The ideas of resonant absorption and resonant interactions have also been proposed as an explanation for the marked sensitivity of living systems to EMFs. Zon speculated that the electrons in cell mitochondria constituted a plasma state (8). He calculated that the frequency of resonant absorption would be in the gigahertz range for typical values of the dielectric constant and the density of charge carriers. This would make the mitochondria extremely sensitive to microwave EMFs. Zon's idea could also apply to other biostructures and other frequency ranges.
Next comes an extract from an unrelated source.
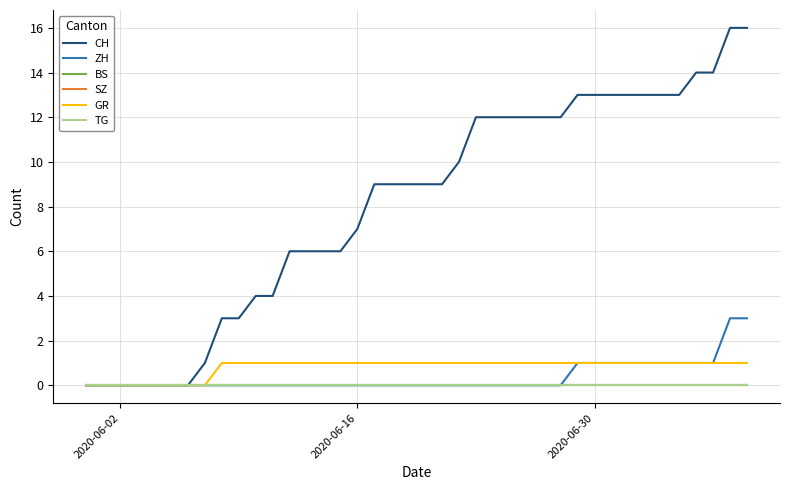

What is the sum of all CH values?

324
Frolich has proposed another form of resonance. Biological structures frequently consist of electric dipoles that are capable of vibratory motion-hydrogen bonds in DNA and proteins, for example. Long-range coulomb interactions between the oscillatory units produce a narrow band of frequencies corresponding to the normal modes of electromagnetic oscillations. Frolich showed that when energy is supplied to such a system-either from metabolism or from external sources-above a critical rate, it is automatically channeled into the lowest frequency mode, thereby resulting in coherent excitation of the vibratory components (a phenomenon known as Bose-Einstein condensation) (9). Theoretically, such electromagnetic oscillations could affect cell dynamics, and the sharp frequency resonances in biological effects predicted by Frolich have been observed in studies of the rate of yeast growth (10) and the rate of cell division (11). The latency of the biological effect is an important parameter, because the biological effect is associated with the condensed phase which occurs a finite time after irradiation has begun. It is not yet clear to what extent the observed time thresholds are consistent with theory. Future work may lead to an extension of Frolich's concept to higher systems.
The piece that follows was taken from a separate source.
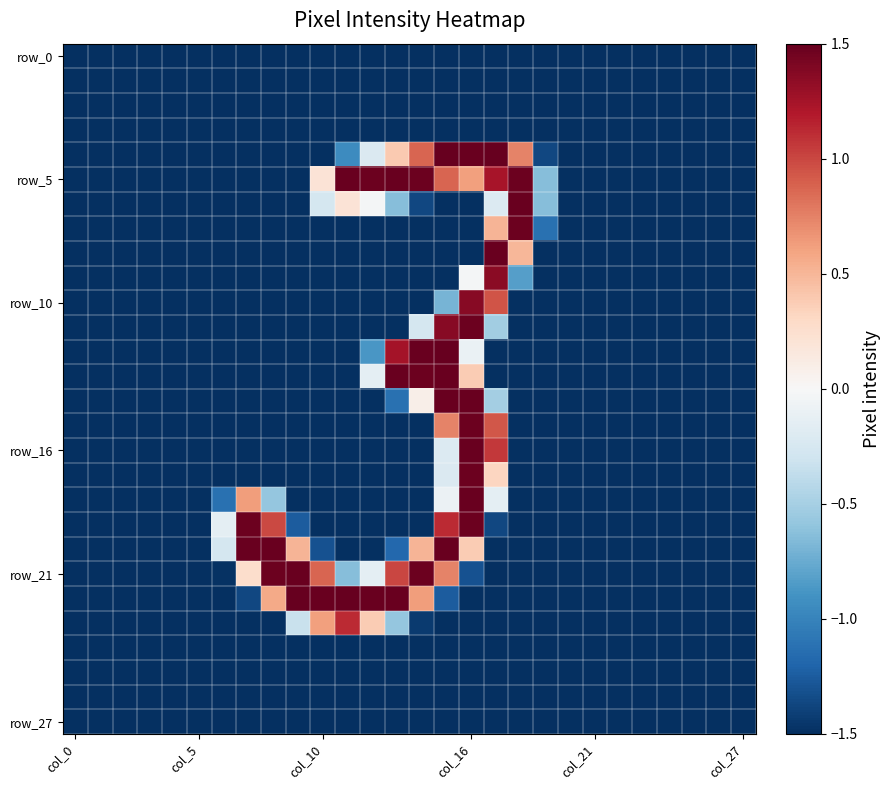

At which category does the chart reach its peak across all series?

15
A Josephson junction consists of a thin (approximately 10Å) insulating barrier between two superconducting regions. The current through a Josephson junction is highly sensitive to applied EMFs, and this has been exploited in the design of EMF detectors (SQUIDS). Theoretical and experimental evidence for the existence of superconductivity in biological tissue has already been discussed (chapter 4); it suggests the existence of fractional superconductivity in which the superconducting regions are dispersed in tissue that has normal macroscopic electrical characteristics (a concentration in the order of parts per million). As Cope has pointed out (12), the existence of Josephson junctions in biological tissue would provide a physical mechanism of sufficient sensitivity to explain the observed biological effects of applied EMFs. Antonowicz has observed what seems to be a room temperature Josephson effect in carbon films (13), but there are no similar reports involving biological tissue. This may only mean, of course, that the right measurements have not yet been performed.